Clogs are a quartet from the United States and Australia. Their music bears evidence of their classical training and leader Padma Newsome's six years on an ashram in the outback. They mix the sounds from the modernist avant-garde, microminimalism, and the folk of India and the Jewish Diaspora. Their newest album, Stick Music, is now avaiable on Brassland Records.

Bryce Dessner: Guitar, ukulele, and other stringed instruments.
1. Books
What keeps me alive on tour. Here are some of those ones I've enjoyed recently: The Bone People - Keri Hulme; Norwegian Wood - H. Marukami; London Fields - Martin Amis; Sophie's Choice - W. Styron; Chekov short stories.

2. The Books
A great electronic duo from Holland and the U.S.. The Lemon of Pink and Thought for Food are two of my favorite albums. We're lucky enough to be collaborating with them in 2005.

3. Puglia
I've spent a couple months in the last year in the heel of the boot of Southern Italy. Its the most beautiful and least traveled region of Italy. My friends live in Lecce and San Cesario and are hosting an annual music festioval there called Sound Res.

4. Tenor Ukelele
I bought a tenor uke in Santa Monica at Mcabe's Guitar Shop after a gig there this fall. I have never had so much fun.

5. Talitres
Our beloved European label, home to the last two records by The National (my other band) and the new Clogs record, Stick Music. Sean Bouchard is the hardest working and nicest guy in France. Also possibly the best looking (married with two adorable children).

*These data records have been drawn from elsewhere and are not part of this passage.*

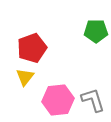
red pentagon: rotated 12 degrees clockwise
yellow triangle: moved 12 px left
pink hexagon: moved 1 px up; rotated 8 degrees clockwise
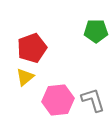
yellow triangle: rotated 12 degrees clockwise
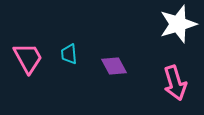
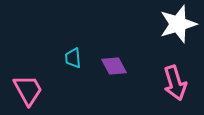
cyan trapezoid: moved 4 px right, 4 px down
pink trapezoid: moved 32 px down
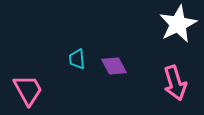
white star: rotated 9 degrees counterclockwise
cyan trapezoid: moved 4 px right, 1 px down
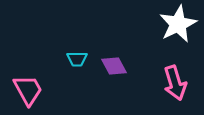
cyan trapezoid: rotated 85 degrees counterclockwise
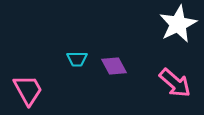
pink arrow: rotated 32 degrees counterclockwise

Padma Newsome: Violin, viola, and even more stringed instruments.
6. Australia
Quiet moments with pipe in hand at two in the morning listening to the sound of the sea pounding in the distance, and a few peeps, and beeps from a night bird. Mallacoota, my home town in Victoria, surrounded by National Forests and the sea, in the past frequented by the bush poets of the 19th century and the likes of cartoonist, Michael Leunig, welcomed by local music lovers and friends, and now my favourite place in the world.

7. Australia
The Black Cockatoo, riding the storm high, crying to another, ancient primitive harbingers of change. Here also Black Swans and huge Pelicans, regal ships on calm waters.

8. Paris
Most content and drunk moment after some rock gig and several rounds of deeply toned cognac. Here, English and French language skills meet at the point of incoherence, their natural resting-place.

9. Brooklyn
Still playing the late Beethoven quartets in my mind, not for the usual wunder-mega Fugue hyper-man moments, BUT for the gently weird or romantic sections, i.e. op 130, Cavatina, and the gnarly precursor to pointy minimalism in the Scherzo of op. 133. These are personal and isolated moments.

10. Brooklyn
Sitting quietly down on the water at Red Hook, surrounded on the one hand by ex-wharf remnants and quietly expanding human gardens on the other. In the distance the lights of Manhattan, ferries and ships moving on water, a hum, and the quiet lap of the waves. A single cricket sounds making me wonder what it might think it sounds like.